▸ **PASSAGE PROVIDED**
========================================

And so last July, Amazon launched its grocery store, starting with 10,000 non-perishable products. (The total has grown to 22,000, about half of them organic or natural.) This immediately made Jeff Bezos, Amazon's 43-year-old founder and chief executive officer, a force in food retailing, and earned him a position on SN's 2007 Power 50 list.
It's only the latest in a long list of accomplishments for Bezos, who was Time magazine's Man of the Year in 1999.
Launching one of the Internet's first retail sites in 1994, Bezos initially sold just books but gradually added all manner of consumer products, including music, movies, computers, consumer electronics, home and garden, toys, fitness and automotive.
In 2003 he ventured into consumables with a gourmet food store, partnering with third-party retailers like Godiva and Omaha Steaks. That year Amazon also opened a health and personal care store and followed in 2004 with a beauty store, adding pet supplies along the way, and finally groceries last year.
The big remaining question is whether Amazon will start offering perishable foods to go along with its non-perishable items, which would make it a much bigger threat to traditional food retailers. While that might seem to be a stretch for an international operator like Amazon, Bezos has often demonstrated that there is little he won't attempt (including a human space flight start-up called Blue Origin he founded in 2004).
“We're always looking to expand our selection, and that could include perishables,” said Maria Renz, Amazon's vice president of consumables. “Perishables would require special handling and additional shipping charges, and we're committed to free shipping for orders over $25. But it's a possibility.”
Perhaps a clue to Bezos' intentions can be gleaned from his annual letter to shareholders in 1997, which he reprints every year. It reads, in part, “We will make bold rather than timid investment decisions where we see a sufficient probability of gaining market leadership advantages.”
Unlike most other online grocery sites, whether Internet-only or part of a conventional food retailing operation, Amazon ships its grocery products via third-party delivery services. That shields it from some of the cost pitfalls that befell ill-fated online grocery operations like Webvan, said Renz. And Amazon sells groceries in multipack sizes, more like a club outlet than a typical supermarket. “Customers value the convenience of not having to order [non-perishable items] as often,” she said.

========================================

▸ **Dataset items**
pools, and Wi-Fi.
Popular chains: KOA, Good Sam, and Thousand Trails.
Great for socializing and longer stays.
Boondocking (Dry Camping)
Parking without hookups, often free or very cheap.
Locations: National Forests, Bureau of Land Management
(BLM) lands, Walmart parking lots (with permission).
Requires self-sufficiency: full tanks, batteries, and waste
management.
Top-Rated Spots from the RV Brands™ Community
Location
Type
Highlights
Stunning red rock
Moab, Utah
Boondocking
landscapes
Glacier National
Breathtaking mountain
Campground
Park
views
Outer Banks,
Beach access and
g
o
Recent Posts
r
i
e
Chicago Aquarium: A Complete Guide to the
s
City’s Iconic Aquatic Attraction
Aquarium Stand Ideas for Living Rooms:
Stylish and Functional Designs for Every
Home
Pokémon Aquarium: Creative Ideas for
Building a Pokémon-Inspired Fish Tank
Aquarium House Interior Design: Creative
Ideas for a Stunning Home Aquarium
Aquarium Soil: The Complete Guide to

========================================

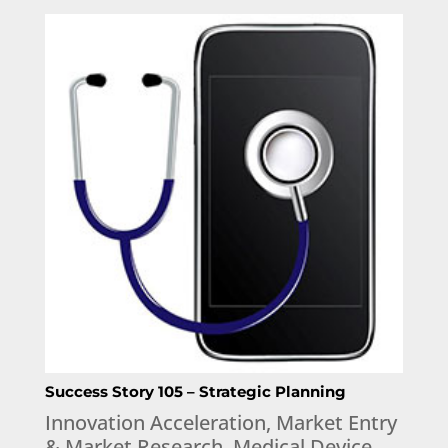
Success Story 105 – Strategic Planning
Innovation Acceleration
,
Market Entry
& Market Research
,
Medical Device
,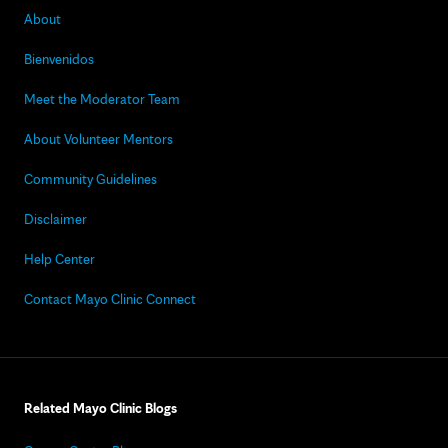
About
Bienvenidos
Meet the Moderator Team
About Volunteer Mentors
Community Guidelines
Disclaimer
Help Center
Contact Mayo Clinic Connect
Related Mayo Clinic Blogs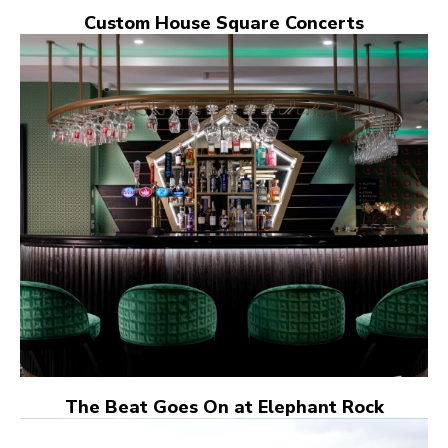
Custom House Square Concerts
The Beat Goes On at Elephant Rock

========================================

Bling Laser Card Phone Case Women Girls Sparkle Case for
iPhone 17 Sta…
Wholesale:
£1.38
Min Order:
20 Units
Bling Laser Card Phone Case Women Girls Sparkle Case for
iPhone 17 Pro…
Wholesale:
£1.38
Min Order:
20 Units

========================================

▸ **REQUIRED ACTION**
Can you rewrite the passage on Amazon's grocery business from "Launching one of" to "fitness and automotive.", putting "magazines" in place of "books"? The items have no role here.

▸ **WRITTEN ANSWER**
Launching one of the Internet's first retail sites in 1994, Bezos initially sold just magazines but gradually added all manner of consumer products, including music, movies, computers, consumer electronics, home and garden, toys, fitness and automotive.